**Exercise**
Although the records contain pictures, the copy must not; reproduce everything else in them exactly.

**Extracted entries**
★ ★ ★

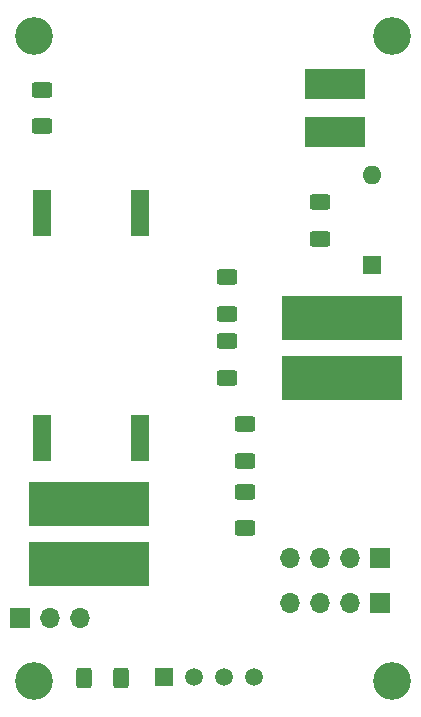
<source format=gbr>
%TF.GenerationSoftware,KiCad,Pcbnew,(6.0.6-0)*%
%TF.CreationDate,2025-06-29T09:16:52+02:00*%
%TF.ProjectId,meteo,6d657465-6f2e-46b6-9963-61645f706362,rev?*%
%TF.SameCoordinates,Original*%
%TF.FileFunction,Soldermask,Top*%
%TF.FilePolarity,Negative*%
%FSLAX46Y46*%
G04 Gerber Fmt 4.6, Leading zero omitted, Abs format (unit mm)*
G04 Created by KiCad (PCBNEW (6.0.6-0)) date 2025-06-29 09:16:52*
%MOMM*%
%LPD*%
G01*
G04 APERTURE LIST*
G04 Aperture macros list*
%AMRoundRect*
0 Rectangle with rounded corners*
0 $1 Rounding radius*
0 $2 $3 $4 $5 $6 $7 $8 $9 X,Y pos of 4 corners*
0 Add a 4 corners polygon primitive as box body*
4,1,4,$2,$3,$4,$5,$6,$7,$8,$9,$2,$3,0*
0 Add four circle primitives for the rounded corners*
1,1,$1+$1,$2,$3*
1,1,$1+$1,$4,$5*
1,1,$1+$1,$6,$7*
1,1,$1+$1,$8,$9*
0 Add four rect primitives between the rounded corners*
20,1,$1+$1,$2,$3,$4,$5,0*
20,1,$1+$1,$4,$5,$6,$7,0*
20,1,$1+$1,$6,$7,$8,$9,0*
20,1,$1+$1,$8,$9,$2,$3,0*%
G04 Aperture macros list end*
%ADD10RoundRect,0.250000X0.400000X0.625000X-0.400000X0.625000X-0.400000X-0.625000X0.400000X-0.625000X0*%
%ADD11RoundRect,0.250000X-0.625000X0.400000X-0.625000X-0.400000X0.625000X-0.400000X0.625000X0.400000X0*%
%ADD12RoundRect,0.250000X0.625000X-0.400000X0.625000X0.400000X-0.625000X0.400000X-0.625000X-0.400000X0*%
%ADD13C,3.200000*%
%ADD14R,10.160000X3.810000*%
%ADD15R,1.500000X4.000000*%
%ADD16R,5.080000X2.540000*%
%ADD17R,1.700000X1.700000*%
%ADD18O,1.700000X1.700000*%
%ADD19R,1.500000X1.500000*%
%ADD20C,1.500000*%
%ADD21R,1.600000X1.600000*%
%ADD22O,1.600000X1.600000*%
G04 APERTURE END LIST*
D10*
%TO.C,R7*%
X205385000Y-88900000D03*
X202285000Y-88900000D03*
%TD*%
D11*
%TO.C,R6*%
X222250000Y-48615000D03*
X222250000Y-51715000D03*
%TD*%
D12*
%TO.C,R1*%
X215900000Y-76226000D03*
X215900000Y-73126000D03*
%TD*%
D13*
%TO.C,H4*%
X228346000Y-89154000D03*
%TD*%
%TO.C,H2*%
X198021000Y-89154000D03*
%TD*%
D14*
%TO.C,J3*%
X202692000Y-74168000D03*
X202692000Y-79248000D03*
%TD*%
D11*
%TO.C,R3*%
X214376000Y-54939000D03*
X214376000Y-58039000D03*
%TD*%
D13*
%TO.C,H1*%
X198021000Y-34544000D03*
%TD*%
D14*
%TO.C,J4*%
X224155000Y-58420000D03*
X224155000Y-63500000D03*
%TD*%
D12*
%TO.C,R2*%
X215900000Y-70511000D03*
X215900000Y-67411000D03*
%TD*%
D15*
%TO.C,J1*%
X207010000Y-68580000D03*
X198755000Y-68580000D03*
X207010000Y-49530000D03*
X198755000Y-49530000D03*
%TD*%
D16*
%TO.C,J5*%
X223520000Y-42672000D03*
X223520000Y-38608000D03*
%TD*%
D12*
%TO.C,R5*%
X198755000Y-42190000D03*
X198755000Y-39090000D03*
%TD*%
D17*
%TO.C,J6*%
X227320000Y-82550000D03*
D18*
X224780000Y-82550000D03*
X222240000Y-82550000D03*
X219700000Y-82550000D03*
%TD*%
D19*
%TO.C,U1*%
X209012500Y-88802500D03*
D20*
X211552500Y-88802500D03*
X214092500Y-88802500D03*
X216632500Y-88802500D03*
%TD*%
D21*
%TO.C,SW1*%
X226695000Y-53932500D03*
D22*
X226695000Y-46312500D03*
%TD*%
D13*
%TO.C,H3*%
X228346000Y-34544000D03*
%TD*%
D17*
%TO.C,J2*%
X227320000Y-78740000D03*
D18*
X224780000Y-78740000D03*
X222240000Y-78740000D03*
X219700000Y-78740000D03*
%TD*%
D11*
%TO.C,R4*%
X214376000Y-60400000D03*
X214376000Y-63500000D03*
%TD*%
D17*
%TO.C,U2*%
X196865000Y-83820000D03*
D18*
X199405000Y-83820000D03*
X201945000Y-83820000D03*
%TD*%
M02*

</source>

★ ★ ★

**Response area**
<source format=gbr>
%TF.GenerationSoftware,KiCad,Pcbnew,(6.0.6-0)*%
%TF.CreationDate,2025-06-29T09:16:52+02:00*%
%TF.ProjectId,meteo,6d657465-6f2e-46b6-9963-61645f706362,rev?*%
%TF.SameCoordinates,Original*%
%TF.FileFunction,Soldermask,Top*%
%TF.FilePolarity,Negative*%
%FSLAX46Y46*%
G04 Gerber Fmt 4.6, Leading zero omitted, Abs format (unit mm)*
G04 Created by KiCad (PCBNEW (6.0.6-0)) date 2025-06-29 09:16:52*
%MOMM*%
%LPD*%
G01*
G04 APERTURE LIST*
G04 Aperture macros list*
%AMRoundRect*
0 Rectangle with rounded corners*
0 $1 Rounding radius*
0 $2 $3 $4 $5 $6 $7 $8 $9 X,Y pos of 4 corners*
0 Add a 4 corners polygon primitive as box body*
4,1,4,$2,$3,$4,$5,$6,$7,$8,$9,$2,$3,0*
0 Add four circle primitives for the rounded corners*
1,1,$1+$1,$2,$3*
1,1,$1+$1,$4,$5*
1,1,$1+$1,$6,$7*
1,1,$1+$1,$8,$9*
0 Add four rect primitives between the rounded corners*
20,1,$1+$1,$2,$3,$4,$5,0*
20,1,$1+$1,$4,$5,$6,$7,0*
20,1,$1+$1,$6,$7,$8,$9,0*
20,1,$1+$1,$8,$9,$2,$3,0*%
G04 Aperture macros list end*
%ADD10RoundRect,0.250000X0.400000X0.625000X-0.400000X0.625000X-0.400000X-0.625000X0.400000X-0.625000X0*%
%ADD11RoundRect,0.250000X-0.625000X0.400000X-0.625000X-0.400000X0.625000X-0.400000X0.625000X0.400000X0*%
%ADD12RoundRect,0.250000X0.625000X-0.400000X0.625000X0.400000X-0.625000X0.400000X-0.625000X-0.400000X0*%
%ADD13C,3.200000*%
%ADD14R,10.160000X3.810000*%
%ADD15R,1.500000X4.000000*%
%ADD16R,5.080000X2.540000*%
%ADD17R,1.700000X1.700000*%
%ADD18O,1.700000X1.700000*%
%ADD19R,1.500000X1.500000*%
%ADD20C,1.500000*%
%ADD21R,1.600000X1.600000*%
%ADD22O,1.600000X1.600000*%
G04 APERTURE END LIST*
D10*
%TO.C,R7*%
X205385000Y-88900000D03*
X202285000Y-88900000D03*
%TD*%
D11*
%TO.C,R6*%
X222250000Y-48615000D03*
X222250000Y-51715000D03*
%TD*%
D12*
%TO.C,R1*%
X215900000Y-76226000D03*
X215900000Y-73126000D03*
%TD*%
D13*
%TO.C,H4*%
X228346000Y-89154000D03*
%TD*%
%TO.C,H2*%
X198021000Y-89154000D03*
%TD*%
D14*
%TO.C,J3*%
X202692000Y-74168000D03*
X202692000Y-79248000D03*
%TD*%
D11*
%TO.C,R3*%
X214376000Y-54939000D03*
X214376000Y-58039000D03*
%TD*%
D13*
%TO.C,H1*%
X198021000Y-34544000D03*
%TD*%
D14*
%TO.C,J4*%
X224155000Y-58420000D03*
X224155000Y-63500000D03*
%TD*%
D12*
%TO.C,R2*%
X215900000Y-70511000D03*
X215900000Y-67411000D03*
%TD*%
D15*
%TO.C,J1*%
X207010000Y-68580000D03*
X198755000Y-68580000D03*
X207010000Y-49530000D03*
X198755000Y-49530000D03*
%TD*%
D16*
%TO.C,J5*%
X223520000Y-42672000D03*
X223520000Y-38608000D03*
%TD*%
D12*
%TO.C,R5*%
X198755000Y-42190000D03*
X198755000Y-39090000D03*
%TD*%
D17*
%TO.C,J6*%
X227320000Y-82550000D03*
D18*
X224780000Y-82550000D03*
X222240000Y-82550000D03*
X219700000Y-82550000D03*
%TD*%
D19*
%TO.C,U1*%
X209012500Y-88802500D03*
D20*
X211552500Y-88802500D03*
X214092500Y-88802500D03*
X216632500Y-88802500D03*
%TD*%
D21*
%TO.C,SW1*%
X226695000Y-53932500D03*
D22*
X226695000Y-46312500D03*
%TD*%
D13*
%TO.C,H3*%
X228346000Y-34544000D03*
%TD*%
D17*
%TO.C,J2*%
X227320000Y-78740000D03*
D18*
X224780000Y-78740000D03*
X222240000Y-78740000D03*
X219700000Y-78740000D03*
%TD*%
D11*
%TO.C,R4*%
X214376000Y-60400000D03*
X214376000Y-63500000D03*
%TD*%
D17*
%TO.C,U2*%
X196865000Y-83820000D03*
D18*
X199405000Y-83820000D03*
X201945000Y-83820000D03*
%TD*%
M02*

</source>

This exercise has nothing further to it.